The speaker shares an experience of merging a large, AI-written change to a production reinforcement learning codebase.

  • Human-Driven Requirements & Guidance: Days of human work went into defining requirements, guiding the AI, and shaping the system design.
  • Focus on Leaf Nodes: The change was primarily concentrated in leaf nodes, where tech debt was acceptable. Important, extensible parts received heavy human review.
  • Designed for Verifiability:
    • Stress Tests for Stability: Carefully designed stress tests measured stability over long durations without needing to read the code.
    • Human-Verifiable Inputs and Outputs: The system was designed to have easily verifiable inputs and outputs, allowing correctness to be checked based on these rather than the code itself.
  • Outcome: This approach allowed for the delivery of a large, high-confidence change in a fraction of the time and effort. It shifted the perspective on engineering costs, enabling bigger features and changes more readily.

6. Key Takeaways for Responsible Vibe Coding in Production 🎯

To successfully vibe code in production:

  1. Be LLM's PM: Provide clear guidance and context.
  2. Focus on Leaf Nodes: Apply vibe coding to isolated parts of the codebase where tech debt is contained.
  3. Prioritize Verifiability: Design systems with clear inputs and outputs, and use tests that can confirm correctness without requiring code review.
  4. Remember the Exponential: While optional today, embracing vibe coding will become crucial to leverage future AI models that produce vast amounts of work. Those who resist will become bottlenecks.

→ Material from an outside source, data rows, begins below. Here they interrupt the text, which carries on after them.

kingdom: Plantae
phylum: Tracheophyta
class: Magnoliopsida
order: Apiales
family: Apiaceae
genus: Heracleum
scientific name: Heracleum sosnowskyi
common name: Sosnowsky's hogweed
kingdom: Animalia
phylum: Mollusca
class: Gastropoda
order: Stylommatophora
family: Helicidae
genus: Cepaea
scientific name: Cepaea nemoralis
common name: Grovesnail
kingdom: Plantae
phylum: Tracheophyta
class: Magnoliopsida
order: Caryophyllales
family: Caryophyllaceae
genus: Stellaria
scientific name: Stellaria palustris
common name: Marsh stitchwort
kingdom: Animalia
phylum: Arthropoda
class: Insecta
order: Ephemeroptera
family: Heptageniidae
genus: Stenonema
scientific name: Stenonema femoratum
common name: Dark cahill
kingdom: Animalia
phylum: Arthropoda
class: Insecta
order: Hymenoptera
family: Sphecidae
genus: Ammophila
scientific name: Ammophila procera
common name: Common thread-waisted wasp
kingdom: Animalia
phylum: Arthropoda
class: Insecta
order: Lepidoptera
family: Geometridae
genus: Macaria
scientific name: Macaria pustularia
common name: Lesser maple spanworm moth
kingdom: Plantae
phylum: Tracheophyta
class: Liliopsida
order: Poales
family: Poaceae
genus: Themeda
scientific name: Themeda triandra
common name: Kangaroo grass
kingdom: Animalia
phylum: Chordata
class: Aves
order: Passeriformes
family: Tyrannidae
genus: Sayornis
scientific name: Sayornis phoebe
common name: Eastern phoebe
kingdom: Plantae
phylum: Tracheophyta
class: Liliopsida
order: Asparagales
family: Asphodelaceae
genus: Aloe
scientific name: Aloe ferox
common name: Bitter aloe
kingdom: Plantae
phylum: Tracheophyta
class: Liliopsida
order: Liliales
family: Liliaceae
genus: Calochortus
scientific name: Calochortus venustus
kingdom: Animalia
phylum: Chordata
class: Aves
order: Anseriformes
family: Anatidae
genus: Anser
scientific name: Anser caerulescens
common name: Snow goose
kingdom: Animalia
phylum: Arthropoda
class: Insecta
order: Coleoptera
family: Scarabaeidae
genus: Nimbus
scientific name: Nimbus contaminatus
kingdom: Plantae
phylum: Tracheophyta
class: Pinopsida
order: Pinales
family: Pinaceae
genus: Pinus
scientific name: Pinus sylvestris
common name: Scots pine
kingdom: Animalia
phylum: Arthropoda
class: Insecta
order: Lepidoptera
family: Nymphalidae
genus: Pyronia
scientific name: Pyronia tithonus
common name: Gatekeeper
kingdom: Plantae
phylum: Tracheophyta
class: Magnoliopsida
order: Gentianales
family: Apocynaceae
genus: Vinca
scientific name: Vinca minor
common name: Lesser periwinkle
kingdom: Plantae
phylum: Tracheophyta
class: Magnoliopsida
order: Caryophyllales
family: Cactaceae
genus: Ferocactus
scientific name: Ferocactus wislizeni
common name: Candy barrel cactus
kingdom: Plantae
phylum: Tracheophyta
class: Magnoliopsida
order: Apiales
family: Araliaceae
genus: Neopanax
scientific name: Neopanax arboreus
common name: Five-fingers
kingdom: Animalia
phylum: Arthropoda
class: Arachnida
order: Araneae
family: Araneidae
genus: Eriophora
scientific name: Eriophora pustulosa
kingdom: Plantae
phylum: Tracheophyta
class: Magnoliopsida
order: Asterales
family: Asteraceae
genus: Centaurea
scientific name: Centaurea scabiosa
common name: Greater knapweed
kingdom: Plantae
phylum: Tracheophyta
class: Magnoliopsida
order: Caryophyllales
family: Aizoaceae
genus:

Q&A Insights: Learning and Balancing 🧠

  • Learning in an AI-Assisted World: While traditional "grind" of coding may diminish, AI tools can accelerate learning. Use the AI as an "always there pair programmer" to understand new libraries or design choices. This also allows engineers to take more "shots on goal" for higher-level architectural decisions, compressing learning cycles.
  • Balancing Information for the AI: The balance depends on what you care about. For simple tasks, state requirements without implementation details. For familiar codebases, provide more depth (e.g., specific classes, example features). However, avoid over-constraining the model; treat it like a junior engineer and give it what it needs to succeed, not a rigid format.
  • Cybersecurity Considerations: Security in vibe-coded apps comes down to the "PM" (the human) understanding the context, knowing what's dangerous, and where to be careful. For production systems, the human needs to be able to ask the right questions to guide the AI. Designing systems to be offline or to have "provably correct" frameworks (where critical components like auth/payments are handled by trusted systems) can help mitigate risks.
  • Test-Driven Development (TDD) with AI: TDD is very useful. Encourage the AI to write minimalist, end-to-end tests (e.g., happy path, error cases) rather than overly implementation-specific tests. Reviewing the tests first can be a good way to gain confidence in the AI-generated code.
  • Embracing the Exponential: It means understanding that AI models will improve faster than we can possibly imagine, not just steadily. Things will "go bonkers" rapidly, leading to capabilities millions of times better than today, similar to the exponential growth in computer processing power over decades.
  • Workflow with AI Coding Tools: A hybrid approach using both terminal and IDE (like VS Code with Claude Code) is common. Compacting the AI session (starting a new one) is recommended at natural stopping points, similar to when a human programmer would take a break, to manage token usage and keep the context fresh.